ホストが失われると、ゲームを続行することができません。ホストが失われるのは、プレイヤーがゲームを抜けた場合、ホストの処理が停止あるいはクラッシュした場合、ホストのマシンがシャットダウンされた場合、ホストのネットワーク接続が切れた場合などです。
「ホストマイグレーション」機能を使用すると、リモートクライアントのひとつを新しいホストにすることができるので、マルチプレイヤーゲームを継続させることが可能になります。
ホストマイグレーションが有効になっている場合、マルチプレイヤーゲームを実行中に、ピアのアドレスがゲーム中のピアに分配されます。ホストが失われると、ピアのひとつが新しいホストになり、その他のピアが新しいホストに接続されて、ゲームが継続されます。
新しい NetworkMigrationManager コンポーネントは、Unity Networking HLAPI を使用するマルチプレイヤーゲームにドロップすることが可能です。これによって、元々のホストが失われても新しいホストが設定されてゲームが継続可能になります。以下はエディター インスペクターの NetworkMigrationManager のスクリーンショットです。ここに現在のマイグレーションの状態が表示されます。
NetworkMigrationManager によって、NetworkManagerHUD に似たシンプルなユーザーインターフェースが提供されます。このユーザーインターフェースはテストやプロトタイピングのためのものです。

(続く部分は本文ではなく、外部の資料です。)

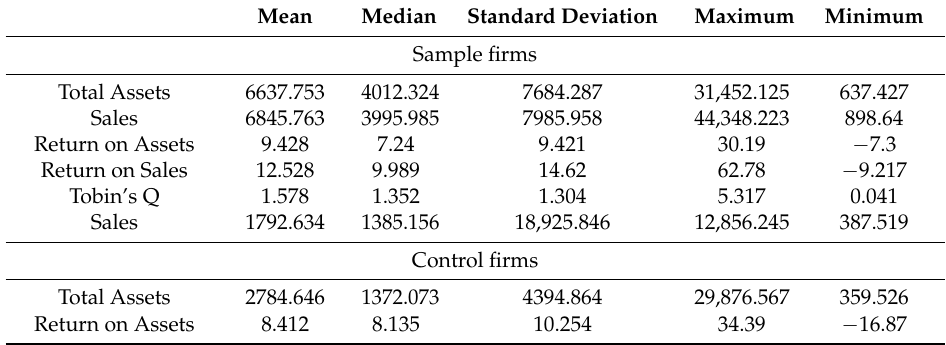
Table 1. Descriptive statistics for sample and control firms matched by ROA and size (year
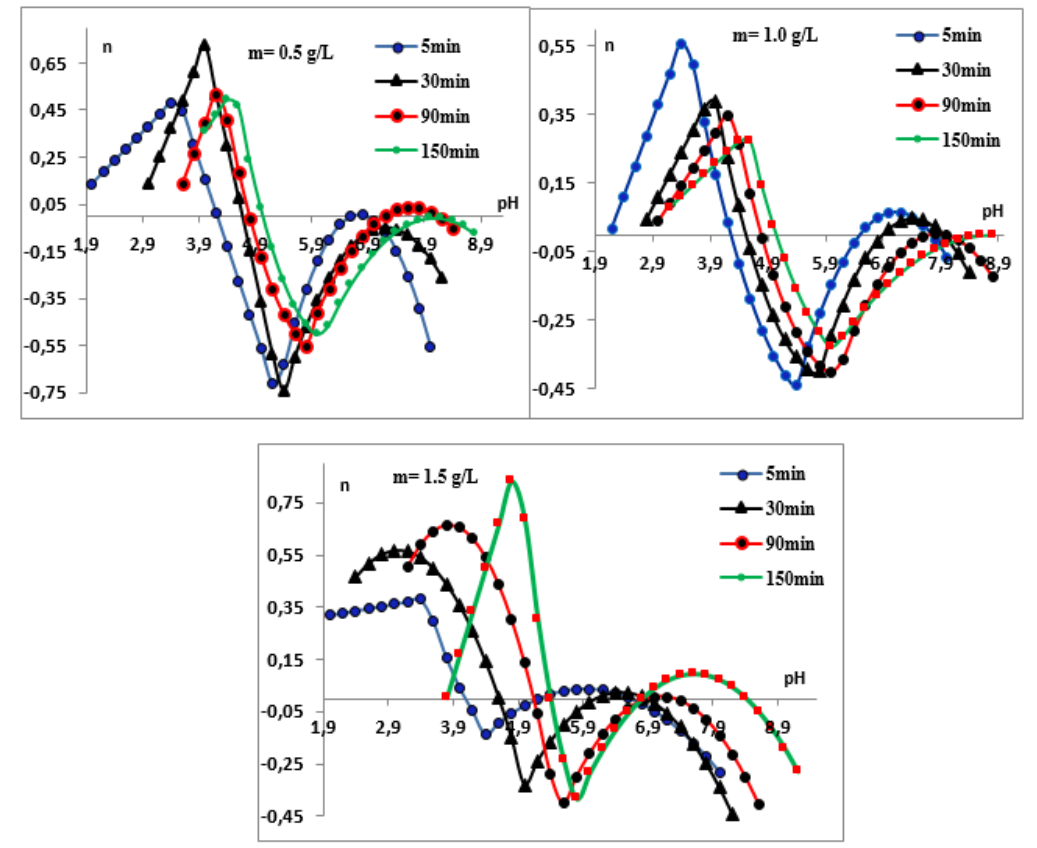
Figure 2. Variation of n = f(pH) obtained at various contact time and at different OCP sorbent amounts of m = 0.5, 1.0 and 1.5 g/L: 5 min (●); 30 min ( ▲ ); 90 min (●); and 150 min ( ■ ).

実際のゲームでのホストマイグレーションには、カスタムのユーザーインターフェースが実装され、また多くの場合、カスタムのロジック(ユーザーによる入力なしで新しいホストを自動的に選択するなど)も実装されます。
古いホストの接続が切れたりゲームを抜けたりしたためにマイグレーションが行われた場合でも、古いホストは、新しいホストのクライアントとしてゲームに再参加できます。
ホストマイグレーションが行われる際、シーン内のすべてのネットワーク オブジェクトの SyncVar と SyncList の状態が維持されます。これは、オブジェクトの、シリアライズされたカスタムデータについても同様です。

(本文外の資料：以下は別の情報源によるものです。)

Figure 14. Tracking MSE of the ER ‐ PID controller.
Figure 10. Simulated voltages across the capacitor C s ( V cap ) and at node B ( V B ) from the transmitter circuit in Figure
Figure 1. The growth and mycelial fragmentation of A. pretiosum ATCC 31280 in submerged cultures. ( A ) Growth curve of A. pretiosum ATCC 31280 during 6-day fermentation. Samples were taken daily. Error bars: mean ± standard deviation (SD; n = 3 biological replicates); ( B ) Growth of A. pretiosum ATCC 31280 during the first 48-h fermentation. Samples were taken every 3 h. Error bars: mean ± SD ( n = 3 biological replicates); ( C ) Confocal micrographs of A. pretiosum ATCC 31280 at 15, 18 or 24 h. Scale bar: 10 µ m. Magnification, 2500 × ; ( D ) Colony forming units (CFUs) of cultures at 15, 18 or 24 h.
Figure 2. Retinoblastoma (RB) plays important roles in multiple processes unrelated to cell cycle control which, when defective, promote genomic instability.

ホストが失われると、ゲーム中のすべてのプレイヤーオブジェクトが無効になります。別のクライアントが新しいホストで新しいゲームに再参加すると、そのクライアントに対応するプレイヤーがホスト上で再び有効化され、他のクライアント上でオブジェクトが再生成されます。したがって、どのプレイヤーの状態データも、マイグレーション中に失われることはありません。
(注) ホストマイグレーション中に保持されるのは、クライアントによって利用可能なデータのみです。サーバー上にしかないデータが存在する場合、新しくホストになるクライアントはそのデータを利用することができません。したがって、SyncVar や SyncList に保存されていないホスト上のデータは、ホストマイグレーションが行われた後には利用不可能になります。
クライアントが新しくホストになると、コールバック関数 OnStartServer がすべてのネットワーク オブジェクトに実行されます。
新しいホスト上で、NetworkMigrationManager が関数 BecomeNewHost を使用して、現在の ClientSceneto の状態を元に、ネットワーク化されたサーバーシーンを構築します。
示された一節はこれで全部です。